The Center for Social Concerns is behind the project, which ends with World AIDS Day on Dec. 1.
Senior Teresa Hancock, who co-chaired the project with senior Erin Greenberg, hopes to “raise awareness and get [students] to really think about the issues and relate them to their own lives and their own situations.”
The week began with the sale of red shirts in the dining halls to create unity among students.
“The main incentive has been our theme: ‘Live solidarity, keep the promise,'” Hancock said. “We are trying to push solidarity and inspire students to show support by wearing the shirts.”
The sale from the shirts sponsors a children’s choir from Watoto, a village in Uganda with 1,500 children who have been orphaned because of AIDS. A select number of children in the village are able to form a choir and tour for six months.
They gave a concert at Notre Dame Wednesday and collected donations.
“The donations and shirt sales goes toward a program in Uganda that houses the orphans, and gives them food and an education,” Hancock said. “These are kids that come from nothing, and our goal is to raise $2,500 to send back with the choir.”
While it addresses the global AIDS problem, World AIDS Week also approaches the AIDS epidemic on a more local scale.
“AIDS affects young people from the ages of 18-24 in huge numbers more than ever,” Hancock said. “That’s our age. It really does affect everyone.
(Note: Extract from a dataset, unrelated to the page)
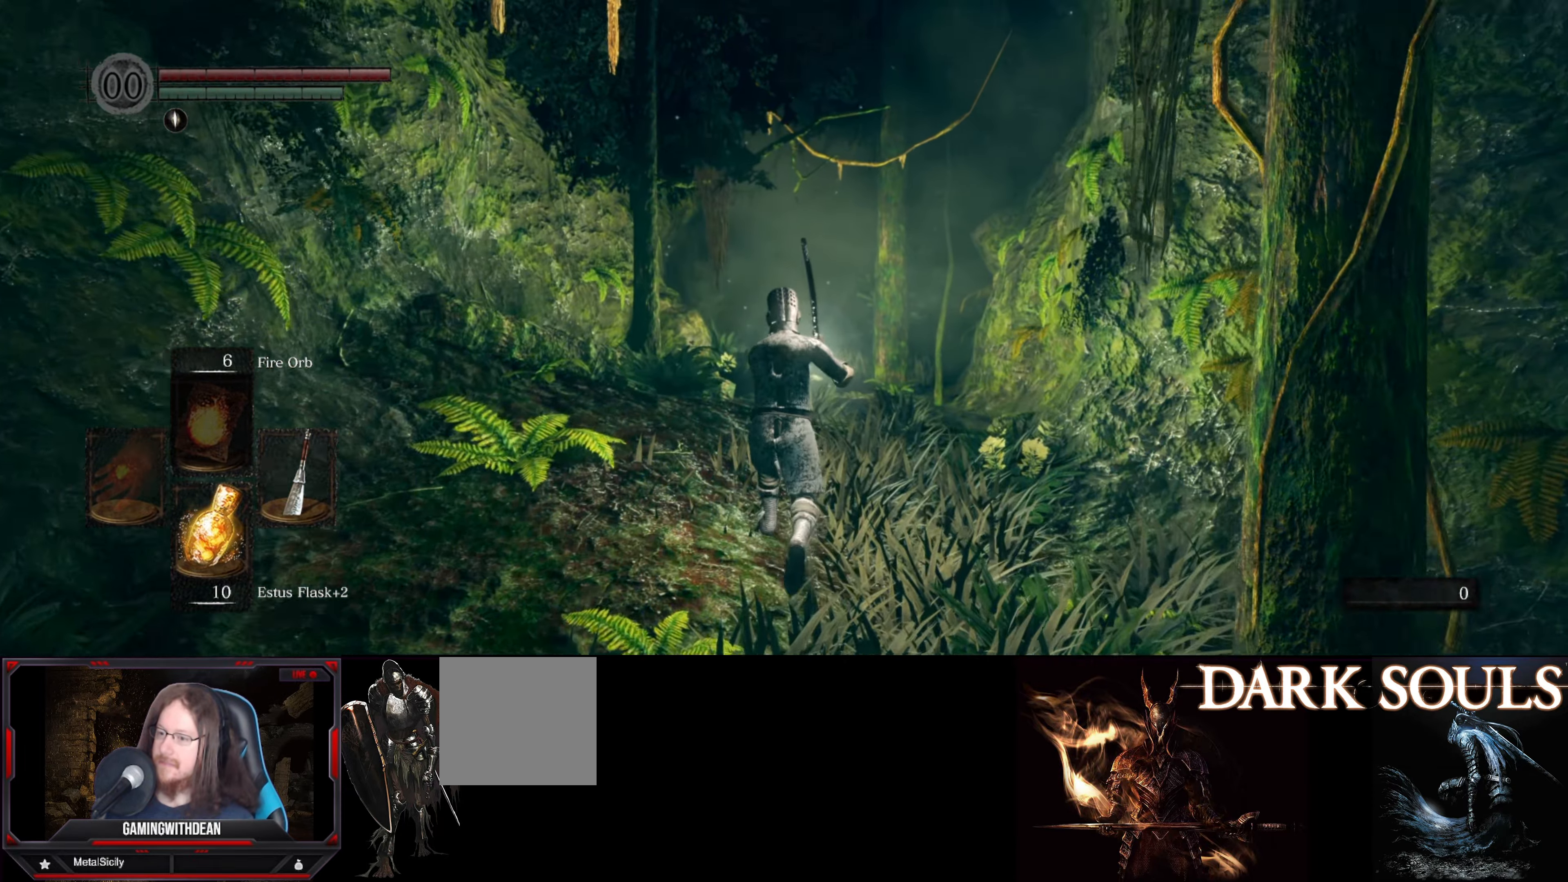
{"buttons": ["B"], "left_stick": "up", "right_stick": "center", "events": []}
It doesn’t discriminate.”
Hancock, along with her task force, enabled free HIV testing on campus for the first time.
“This is something I have been really passionate about getting because there is such a stigma about testing. People think, why do we need it here? But the reality is that some are at risk. It does affect everyone,” she said.
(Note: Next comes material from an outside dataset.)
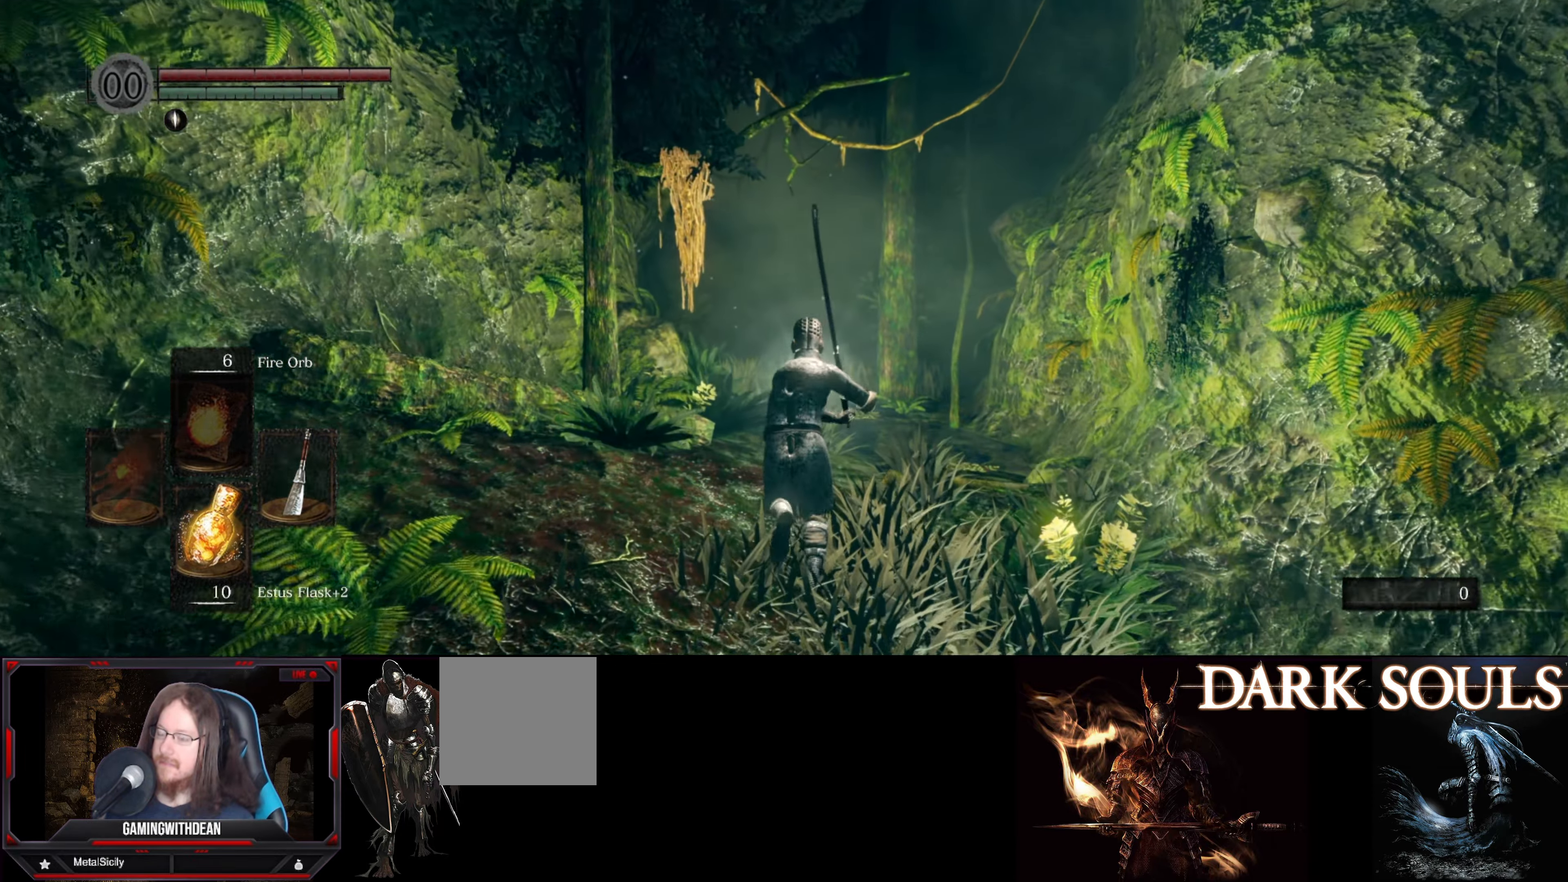
{"buttons": ["B"], "left_stick": "up", "right_stick": "center", "events": []}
AIDS Ministry and AIDS Assist of South Bend, a non-profit organization that helps people with AIDS, will provide free testing today from 6 p.m to 8 in the Health Center, Saint Liam Hall.
The week ends Saturday with a panel discussion between two South Bend residents with HIV and two Notre Dame students who have worked closely with AIDS.
“This is to show how closely it hits home,” Hancock said.
Hancock said the week has already inspired responses, “both positive and negative,” from the Notre Dame community.
“We had a really good response tonight at the concert, and we had a good response at the testing [Tuesday], but people still feel uncomfortable coming,” she said.
Hancock said she believes AIDS is “the modern day leprosy.”
“The thing that separates it from something like cancer is that people blame the victims, and therefore they suffer on both ends,” she said. “They have no support and they are physically suffering.”
However, Hancock’s goal this week is to change that attitude.
“I hope the Notre Dame students will realize that there are things we can do to fight AIDS,” she said. “There are treatments, but no cure, and the numbers are increasing. No one is immune.”